The party with the smallest percentage of female candidates, apart from Alleanza Bidla and its three male candidates, is Alternattiva Demokratika who only managed to convince one woman – Danika Formosa – to run for election, putting its female candidate percentage at 10%. 

The Patrijotti have fared better in this regard – three of its 15 candidates (20%) are women. 

Despite Muscat’s frequent calls for gender quotas that his government is “the most feminist in Malta’s history”, only 11 Labour candidates this year are women, who includes three – Deborah Schembri, Justyne Caruana and Helena Dalli – who form part of the current Cabinet. 

However, eight of these women will contest on two districts, which will allow Labour to field at least one female candidate in every district. 

With 27 women (24%), the Nationalist Party can boast to have the highest percentage of female candidates in this year’s election, a percentage which Simon Busuttil has said is still too low.

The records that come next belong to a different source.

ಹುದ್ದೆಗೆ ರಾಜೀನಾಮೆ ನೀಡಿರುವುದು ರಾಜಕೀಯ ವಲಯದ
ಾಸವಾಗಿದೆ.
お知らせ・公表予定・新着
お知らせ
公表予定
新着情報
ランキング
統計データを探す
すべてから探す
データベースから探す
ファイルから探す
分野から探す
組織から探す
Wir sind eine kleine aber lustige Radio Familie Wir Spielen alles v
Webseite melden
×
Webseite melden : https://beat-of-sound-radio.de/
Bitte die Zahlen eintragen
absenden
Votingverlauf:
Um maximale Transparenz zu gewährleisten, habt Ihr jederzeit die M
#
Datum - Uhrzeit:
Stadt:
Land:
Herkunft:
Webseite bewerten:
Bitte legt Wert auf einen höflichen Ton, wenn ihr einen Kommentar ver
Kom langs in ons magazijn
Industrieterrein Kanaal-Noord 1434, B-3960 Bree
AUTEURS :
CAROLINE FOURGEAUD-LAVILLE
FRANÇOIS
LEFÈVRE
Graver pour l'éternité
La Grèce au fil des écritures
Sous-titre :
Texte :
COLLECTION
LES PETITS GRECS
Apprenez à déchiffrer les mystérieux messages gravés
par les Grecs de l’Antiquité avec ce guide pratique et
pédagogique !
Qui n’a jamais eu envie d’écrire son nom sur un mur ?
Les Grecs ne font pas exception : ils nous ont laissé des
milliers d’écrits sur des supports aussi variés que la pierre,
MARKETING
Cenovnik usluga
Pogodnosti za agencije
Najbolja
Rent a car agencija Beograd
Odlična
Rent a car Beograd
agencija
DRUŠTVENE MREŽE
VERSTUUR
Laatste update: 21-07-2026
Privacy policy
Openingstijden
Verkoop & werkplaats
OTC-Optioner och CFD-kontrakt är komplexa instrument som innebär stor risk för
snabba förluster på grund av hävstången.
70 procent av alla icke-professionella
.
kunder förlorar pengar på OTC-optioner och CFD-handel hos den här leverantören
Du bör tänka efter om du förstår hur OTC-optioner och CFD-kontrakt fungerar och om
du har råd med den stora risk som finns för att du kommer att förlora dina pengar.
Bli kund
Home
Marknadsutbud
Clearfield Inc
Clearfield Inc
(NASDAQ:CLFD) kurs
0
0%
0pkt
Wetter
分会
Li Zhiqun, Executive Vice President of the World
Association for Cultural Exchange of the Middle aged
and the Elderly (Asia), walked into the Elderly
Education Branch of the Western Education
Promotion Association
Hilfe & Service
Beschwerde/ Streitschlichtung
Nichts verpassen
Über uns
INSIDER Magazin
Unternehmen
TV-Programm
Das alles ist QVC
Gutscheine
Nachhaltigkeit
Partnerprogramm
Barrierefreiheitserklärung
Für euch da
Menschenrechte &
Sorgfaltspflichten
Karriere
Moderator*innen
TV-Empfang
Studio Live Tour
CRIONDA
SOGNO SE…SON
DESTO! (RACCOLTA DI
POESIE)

They are helped in some part by the Partit Demokratiku who are fielding four female candidates, including its leader Marlene Farrugia – meaning that, as a stand-alone, 36% of the PD’s candidates are women. 

Who has jumped ship this year

As with other elections, the 2017 election will see both parties field candidates who had, under much media spotlight, jumped ship from the rival party. Marlene Farrugia and her partner Godfrey Farrugia, both elected to Parliament on the Labour ticket back in 2013, will now run under the PN flag – both as PD candidates. Marlene Farrugia will run on the fifth and tenth districts, while Godfrey Farrugia will run on the sixth and seventh. 

Labour has managed to convince former Nationalist MP Jeffrey Pullicino – who was targeted by the Labour Party in its 2008 electoral campaign over alleged corruption – to seek a return to Parliament on the seventh district. Former PN Lija mayor Ian Castaldi Paris will also run for Labour on the seventh and eight districts, while Jean Claude Micallef – until recently a member of the PN’s executive – will turn out for his former rivals on the third and tenth districts.